Anthias, Baslets, Blennies, Cardinals, Gobies, Hawkfish, Dottybacks, Fairy or Flasher Wrasses.

This is rather large selection. Just browse around and see what you can find. Personally, I think an Exquisite Fairy Wrasse would really complete the tank.


----------



## NC Frank

Decided the next fish into the tank will be 3 small green/blue chromis, a small yellow watchman goby and a cleaner shrimp.


----------



## NC Frank

NC Frank said:


> Decided the next fish into the tank will be 3 small green/blue chromis, a small yellow watchman goby and a cleaner shrimp.


After day 1 one of the chromis died. It is now day 10 and the remaining 2 chromis, the shrimp and the yellow watchman is doing well. How many days should I QT for?


----------



## Pasfur

I would Q for 3 weeks, if everything goes perfect.


----------



## NC Frank

Current stocking list:

2 false perc clowns
1 diamond watchman
9 scarlet hermits
1 emerald crab
10 blue legged hermits

In QT - to be added next weekend:
2 Blue Green Chromis
1 Yellow Watchman Goby
1 Scarlet Cleaner Shrimp

How close am I to getting fully stocked?

Do I still have enough room for a wrasse or royal gramma AND a small angel? Should I be looking to add more chromis because I thought they would do better in larger groups (started with 3 but one didn't make it through the first night in QT).


----------



## Pasfur

I think you are approaching your limit, but you aren't there yet. A big key is going to be how the Clowns behave when the Chromis & Yellow Watchman are added. Do the Clowns ignore them, or show signs of establishing the entire tank as their territory? Assuming that the Clowns ignore the new livestock, then I think you have room to add both a Royal Gramma and a Flame or Cherub Angel.

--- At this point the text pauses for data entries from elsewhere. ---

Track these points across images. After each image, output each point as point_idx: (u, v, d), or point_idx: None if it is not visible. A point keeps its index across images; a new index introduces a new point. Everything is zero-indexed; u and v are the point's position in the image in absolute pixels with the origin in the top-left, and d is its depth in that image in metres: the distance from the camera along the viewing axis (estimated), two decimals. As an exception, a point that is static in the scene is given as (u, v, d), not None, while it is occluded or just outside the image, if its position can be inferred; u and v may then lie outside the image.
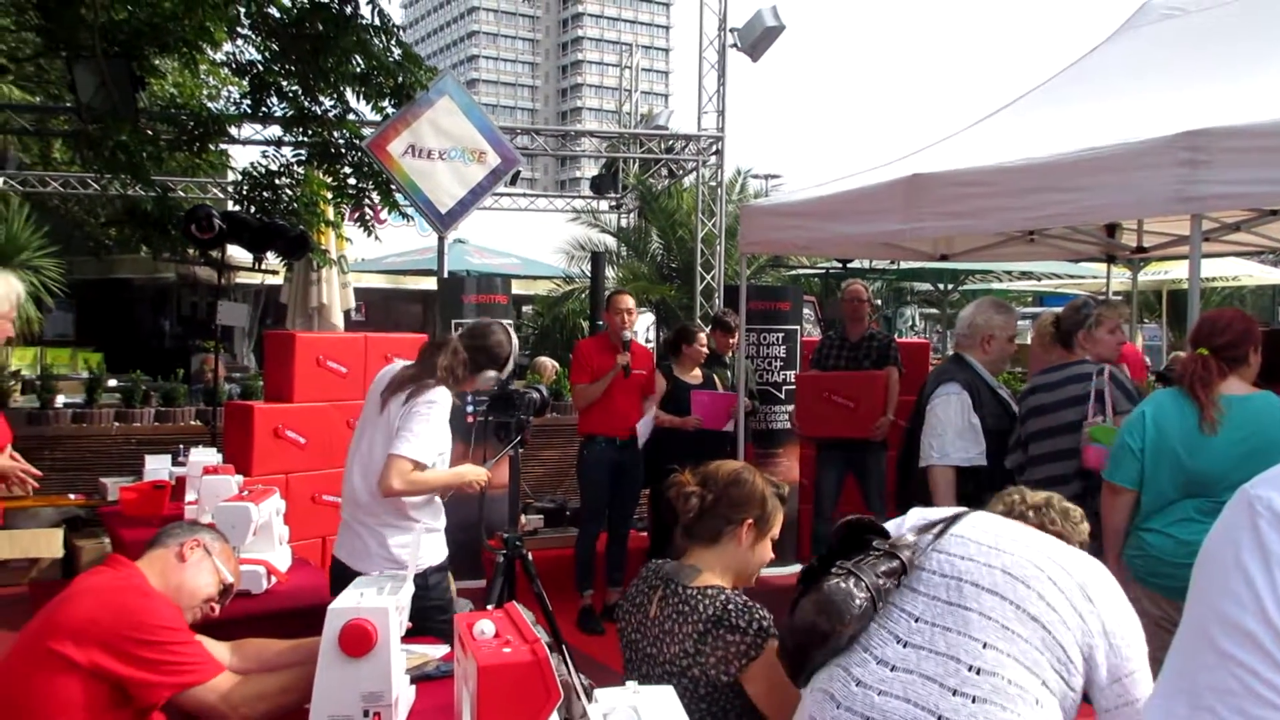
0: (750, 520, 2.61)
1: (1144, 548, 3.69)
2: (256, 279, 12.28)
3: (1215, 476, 3.51)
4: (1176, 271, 13.82)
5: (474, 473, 3.81)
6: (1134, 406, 4.07)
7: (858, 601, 2.04)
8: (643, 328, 14.95)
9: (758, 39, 11.33)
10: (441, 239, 8.71)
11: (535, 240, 17.27)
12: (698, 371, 6.87)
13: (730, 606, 2.45)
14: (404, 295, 16.72)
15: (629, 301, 6.50)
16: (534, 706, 1.92)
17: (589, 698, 1.74)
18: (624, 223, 16.28)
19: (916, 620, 2.04)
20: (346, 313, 10.66)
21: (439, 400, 3.58)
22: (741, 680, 2.41)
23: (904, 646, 2.02)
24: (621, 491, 6.48)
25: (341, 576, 3.55)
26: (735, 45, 11.50)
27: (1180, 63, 5.19)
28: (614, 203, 15.70)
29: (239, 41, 8.45)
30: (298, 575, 4.16)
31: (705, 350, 6.87)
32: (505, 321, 4.10)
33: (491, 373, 3.86)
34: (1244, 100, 4.05)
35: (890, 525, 2.34)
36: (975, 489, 4.43)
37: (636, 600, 2.65)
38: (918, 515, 2.33)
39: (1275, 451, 3.36)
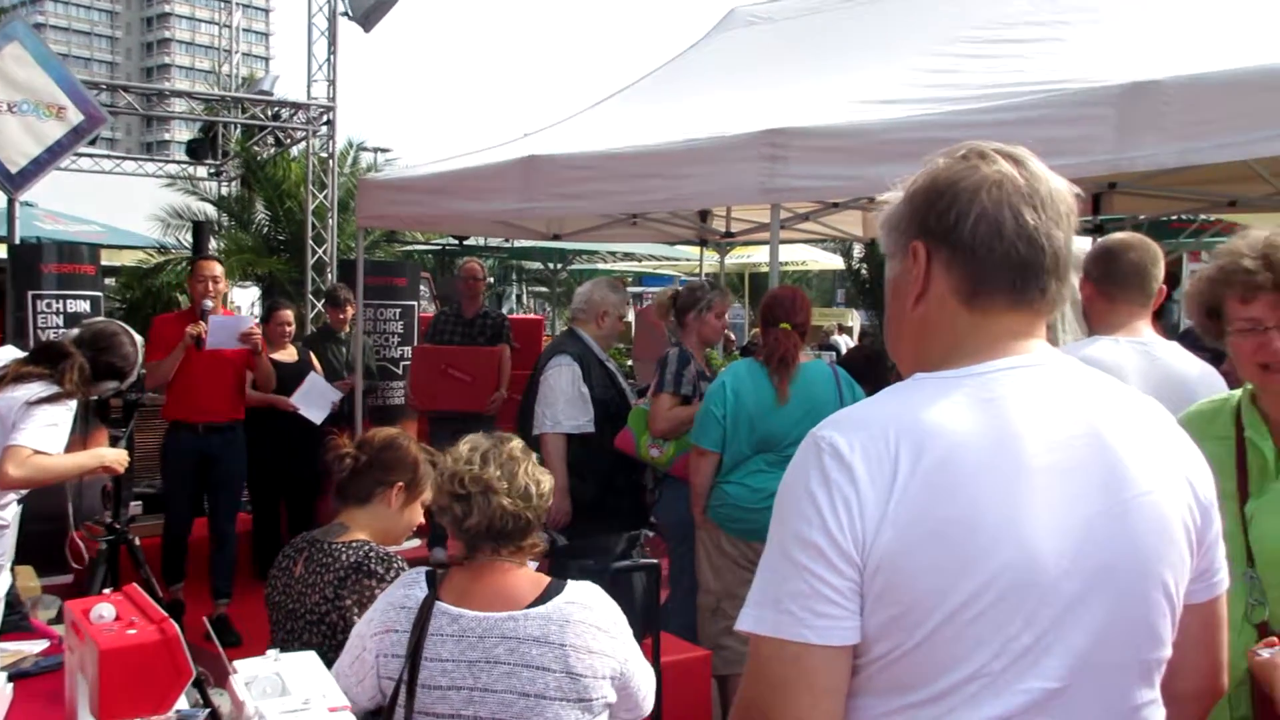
0: (401, 483, 2.72)
1: (725, 498, 4.20)
2: None
3: (781, 434, 4.09)
4: (757, 256, 15.30)
5: (113, 454, 3.57)
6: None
7: None
8: (247, 303, 14.19)
9: (370, 9, 11.08)
10: (12, 202, 7.77)
11: (121, 206, 15.75)
12: (293, 349, 6.60)
13: (371, 554, 2.57)
14: (-47, 264, 14.63)
15: (215, 269, 5.86)
16: (163, 687, 1.87)
17: (228, 671, 1.72)
18: (226, 191, 15.31)
19: None
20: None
21: (66, 421, 3.32)
22: None
23: None
24: (216, 483, 5.83)
25: None
26: (346, 14, 11.19)
27: (765, 65, 5.80)
28: (214, 169, 14.72)
29: None
30: None
31: (290, 327, 6.55)
32: (128, 328, 3.77)
33: (112, 384, 3.59)
34: (817, 103, 4.62)
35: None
36: (584, 454, 4.75)
37: (283, 565, 2.71)
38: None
39: (825, 410, 3.99)
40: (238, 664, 1.70)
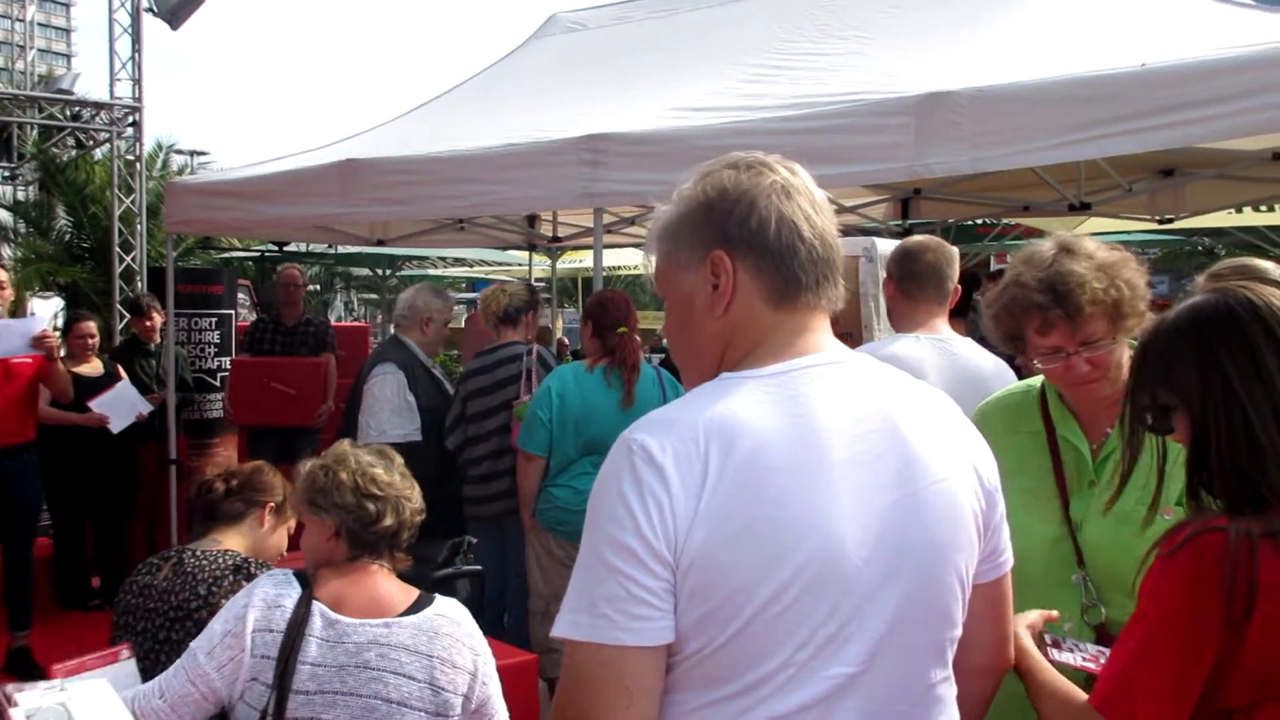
0: (273, 504, 2.84)
1: (552, 501, 4.22)
2: None
3: (607, 436, 4.08)
4: (589, 260, 15.39)
5: None
6: None
7: None
8: (50, 314, 13.27)
9: (176, 6, 10.57)
10: None
11: (-98, 212, 14.61)
12: (97, 362, 6.22)
13: (250, 561, 2.66)
14: None
15: None
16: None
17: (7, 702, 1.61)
18: (22, 195, 14.35)
19: None
20: None
21: None
22: None
23: None
24: (7, 511, 5.34)
25: None
26: (151, 10, 10.64)
27: (584, 71, 5.84)
28: (8, 173, 13.77)
29: None
30: None
31: (93, 340, 6.20)
32: None
33: None
34: (635, 109, 4.67)
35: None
36: (411, 463, 4.65)
37: (144, 571, 2.72)
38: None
39: (650, 411, 4.07)
40: (19, 696, 1.59)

I would personally not add more Chromis. I would have immediately purchased a replacement and Q'd them all together, but at this point we can't turn back the clock, so I would personally just ignore the situation. Honestly, 3 would probably not be enough to establish a good school anyhow, and aggression was bound to occur at some point. Hopefully having 2 will cause them to pair off, which might be your best shot.


----------



## NC Frank

Pasfur said:


> I think you are approaching your limit, but you aren't there yet. A big key is going to be how the Clowns behave when the Chromis & Yellow Watchman are added. Do the Clowns ignore them, or show signs of establishing the entire tank as their territory? Assuming that the Clowns ignore the new livestock, then I think you have room to add both a Royal Gramma and a Flame or Cherub Angel.
> 
> I would personally not add more Chromis. I would have immediately purchased a replacement and Q'd them all together, but at this point we can't turn back the clock, so I would personally just ignore the situation. Honestly, 3 would probably not be enough to establish a good school anyhow, and aggression was bound to occur at some point. Hopefully having 2 will cause them to pair off, which might be your best shot.

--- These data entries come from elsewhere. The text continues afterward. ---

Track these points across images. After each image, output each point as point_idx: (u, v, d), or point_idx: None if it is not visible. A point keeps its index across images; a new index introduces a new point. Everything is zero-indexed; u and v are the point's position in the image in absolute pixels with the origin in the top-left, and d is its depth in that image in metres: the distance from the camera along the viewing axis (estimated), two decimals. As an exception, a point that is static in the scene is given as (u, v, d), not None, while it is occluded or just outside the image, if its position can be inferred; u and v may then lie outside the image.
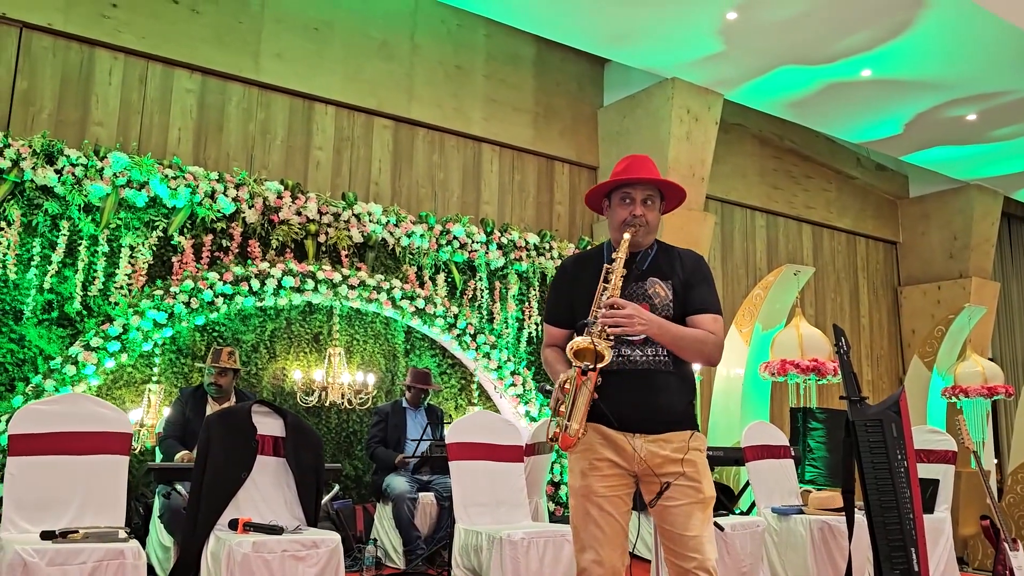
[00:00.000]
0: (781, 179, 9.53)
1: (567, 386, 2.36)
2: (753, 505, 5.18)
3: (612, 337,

I actually felt that bullying contributed to the first chromis death. There was a little aggression when I first put them in the QT and my wife told me when I found him dead that the she noticed the other chromis were picking on him. I assumed they might have been picking on a weak or sick fish but he was certainly visibly beat up when I removed him. 

Any other interesting livestock I can put in this tank? I love the cleaner shrimp so far.


----------



## NC Frank

After 19 days in QT I dripped the 3 fish and shrimp for 2 hours and added them to my display. Going to keep my QT tank empty for a week or so to ensure everybody is doing good and then I am going to get my final fish. Am still at a loss as to what I am going to get but I do like my fish so far. 

Any suggestions for another interesting shrimp? We love the skunk cleaner... they are sooo fun to watch.


----------